L’idea è molto semplice: abbiamo pensato di disturbare i massimi esperti in materia di turismo montano del nostro paese per fare loro la seguente domanda: «Premesso che l’industria dello sci, nonostante l’ingente contributo pubblico che pesa sulle tasche dei contribuenti, è sempre meno sostenibile dal punto di vista economico (nonché ambientale), ipotizziamo di sottrarre a questo comparto un 10% dei finanziamenti annui per investirli in forme di turismo alternativo e di più ampio respiro stagionale. Lei da dove partirebbe? Che priorità individuerebbe? Che strategia di investimenti proporrebbe?»
Abbiamo chiesto una risposta secca, diretta, senza preamboli né cornici. Ebbene, il primo dato interessante è che ci hanno risposto tutti. E hanno inviato dei contributi davvero interessanti e appassionati. Segno che il tema è caldo, e che tutti loro stanno elaborando delle riflessioni che sono stati felici di condividere con noi e i nostri lettori. Proposte né polemiche né contro. Semplicemente realistiche e, semmai, a “sostegno” di un importante settore turistico, quello dell’industria dello sci, destinato in futuro a ridimensionarsi, con la conseguente “razionalizzazione” dei posti di lavoro. Che bisognerà in futuro cercare altrove.
La parola agli specialisti:

Aldo Bonomi: se si disponesse di un certo ammontare di risorse “sottratte” all’industria sciistica da utilizzare per incentivare altre forme di fruizione turistica della montagna opterei per investimenti che guardino al medio-lungo periodo volte a stimolare l’imprenditoria giovanile in settori complementari a quello turistico: agricoltura, allevamento, silvicoltura, artigianato, commercio e manifattura leggera. In altre parole, poiché immagino che la deindustrializzazione del turismo provocherebbe la perdita secca di numerosi posti di lavoro, un po’ come se in una città chiudesse una grande fabbrica, occorrerebbe stimolare la diversificazione produttiva a partire dalle risorse ambientali (acqua, legno, ecc.). Ciò significa valorizzare saperi sociali che tengano conto delle vocazioni “pre-industriali”, da un lato, e dell’orizzonte green (compatibilità ambientale, digitalizzazione, innovazione tecnologica) dall’altro.

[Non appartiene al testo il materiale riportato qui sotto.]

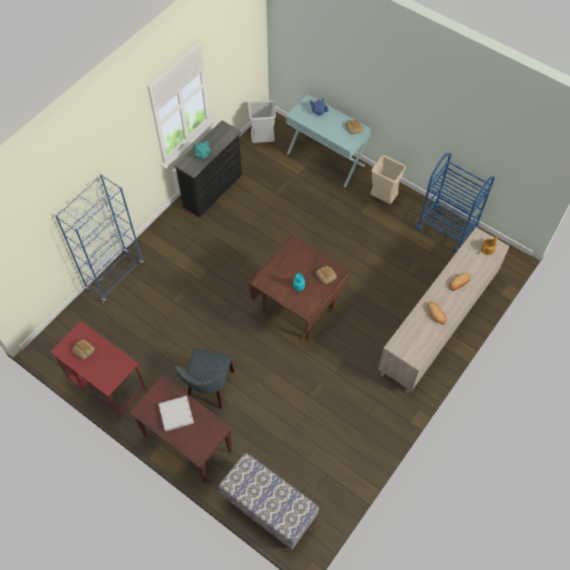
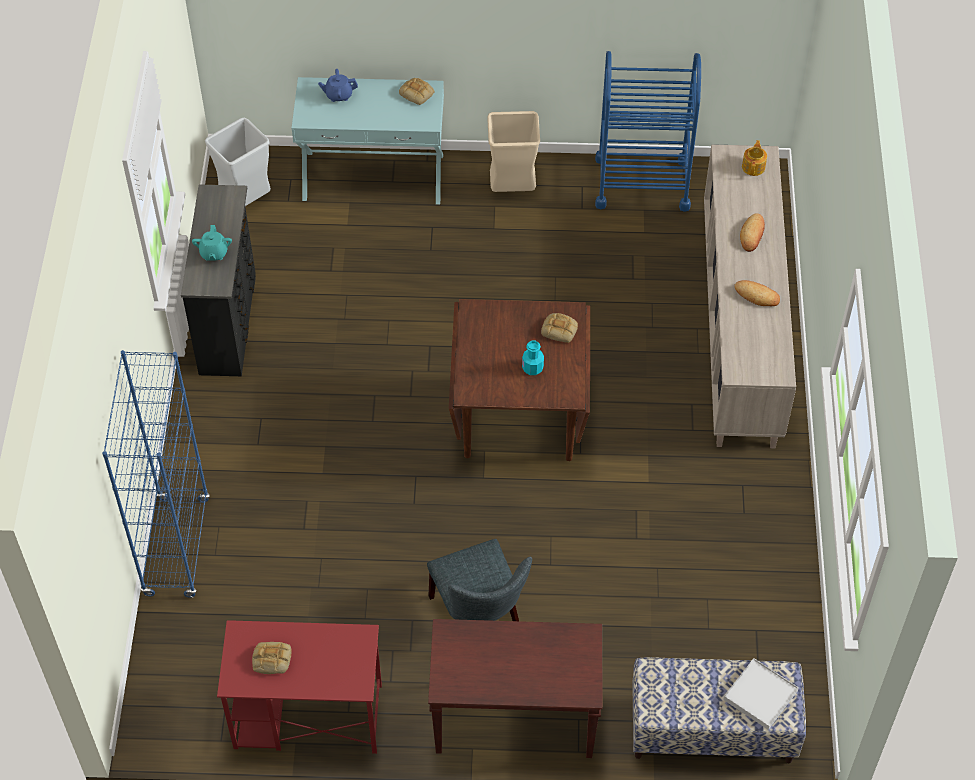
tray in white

Aldo Bonomi, sociologo, nel 1984 ha fondato l’istituto di ricerca Consorzio A.A.S.TER. e negli anni ne ha accompagnato la crescita in qualità di direttore. Mantenendo al centro del suo interesse le dinamiche sociali, antropologiche ed economiche dello sviluppo territoriale, è stato consulente della Presidenza del CNEL.

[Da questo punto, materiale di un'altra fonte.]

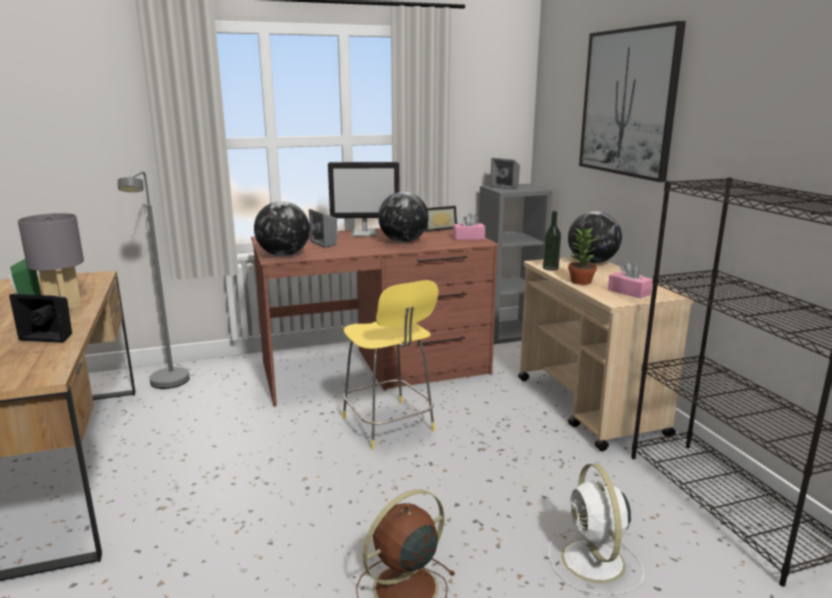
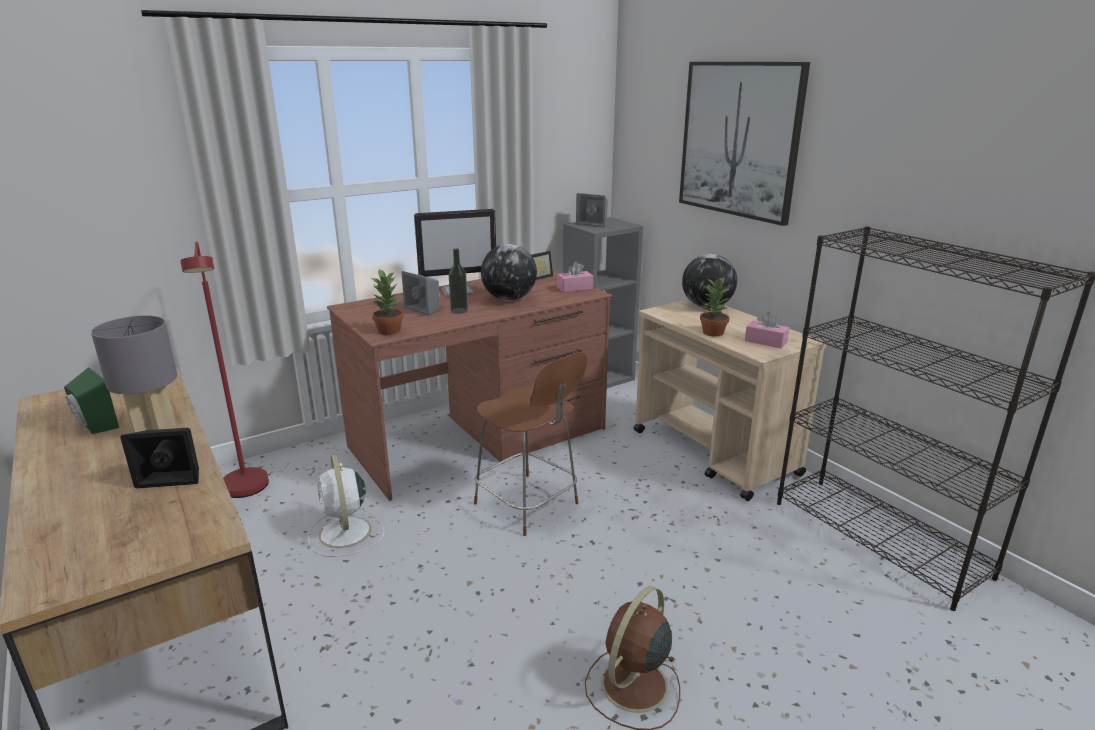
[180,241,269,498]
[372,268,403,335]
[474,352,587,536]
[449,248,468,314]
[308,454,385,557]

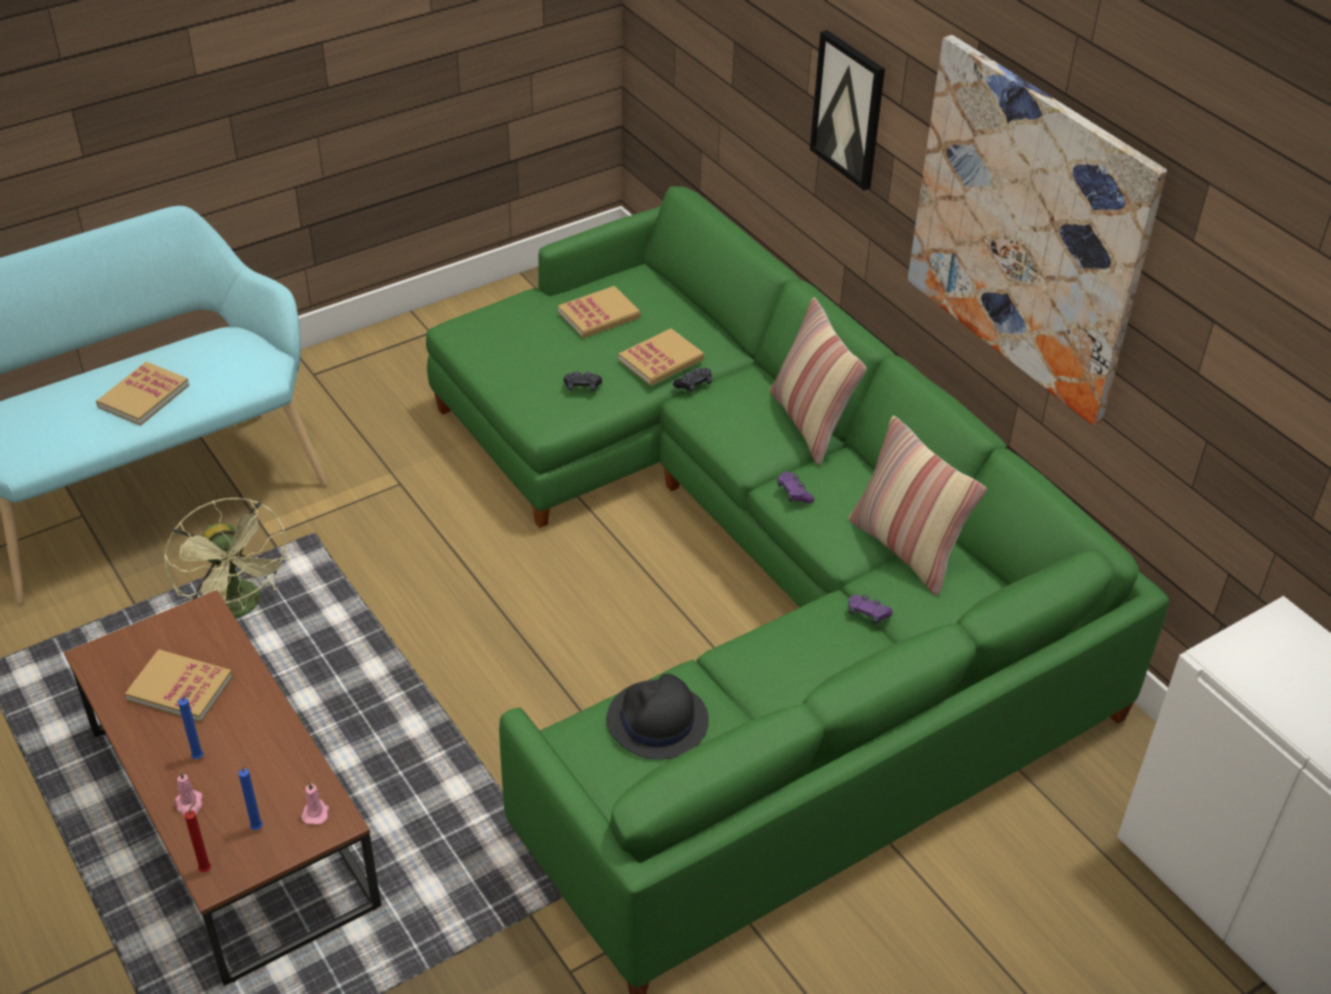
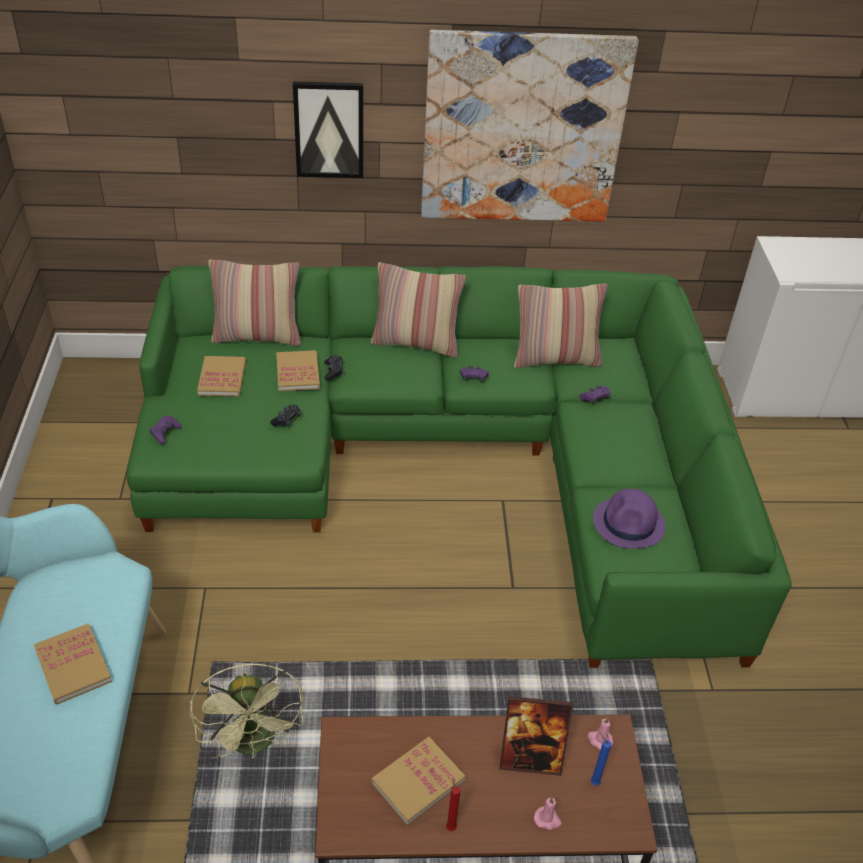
[190,664,304,759]
[178,693,203,759] (first image)
[446,777,460,831]
[593,488,666,549]
[150,415,182,444]
[208,259,301,346]
[500,696,573,776]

Enrico Borghi: la promozione dell’industria del turismo in una chiave di sviluppo sostenibile rappresenta uno dei settori sui quali puntare per favorire la crescita socioeconomica. Il turismo è la cornice nella quale trovano piena collocazione le filiere dei prodotti tradizionali, delle tradizioni popolari, dell’ambiente e delle risorse naturali. In una parola, dell’identità. L’identità montanara, che era un’identità fortemente ancorata al territorio, agli usi e costumi, alla lentezza tipica di una società fissa e statica, può diventare, se sapientemente coniugata con gli strumenti della modernità e dell’innovazione tecnologica, la chiave di successo di una promozione turistica del territorio efficiente e in grado di portare valore aggiunto e di creare nuove economie sul territorio. Il turismo sostenibile non può e non deve essere “consumo” del territorio ma un settore strettamente legato alla vocazione locale, all’identità del luogo, alla sua storia. È da qui che, avendo le risorse necessarie, partirei. Dal coinvolgimento della comunità locale in attività che creino sul territorio e attraverso le risorse del territorio stesso, nuove economie. In questo senso la formazione è strategica per avviare i giovani e per istruirli su opportunità e strumenti necessari a far sì che un’idea di impresa diventi realtà concreta.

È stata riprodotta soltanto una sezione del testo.